→ About this task
Could you copy out the text lines from all of the records below, word for word and in order, leaving the pictures out of your answer?

→ Records shown
────
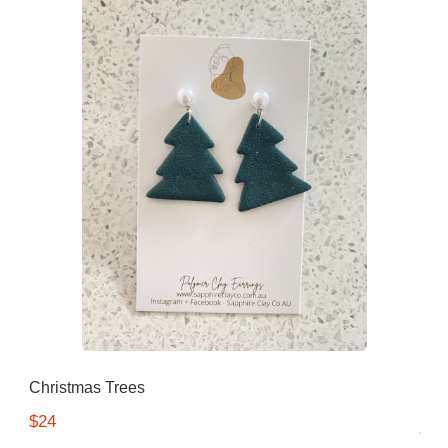
Christmas Trees
$24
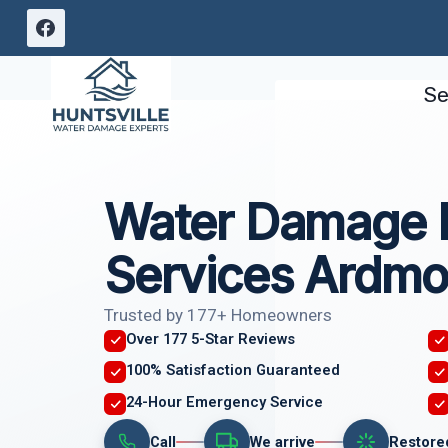
Skip
to
content
Se
Water Damage I
Services Ardmo
Trusted by 177+ Homeowners
Over 177 5-Star Reviews
100% Satisfaction Guaranteed
24-Hour Emergency Service
Call
We arrive
Restore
────
→ Exercise solution
Christmas Trees
$24
Skip
to
content
Se
Water Damage I
Services Ardmo
Trusted by 177+ Homeowners
Over 177 5-Star Reviews
100% Satisfaction Guaranteed
24-Hour Emergency Service
Call
We arrive
Restore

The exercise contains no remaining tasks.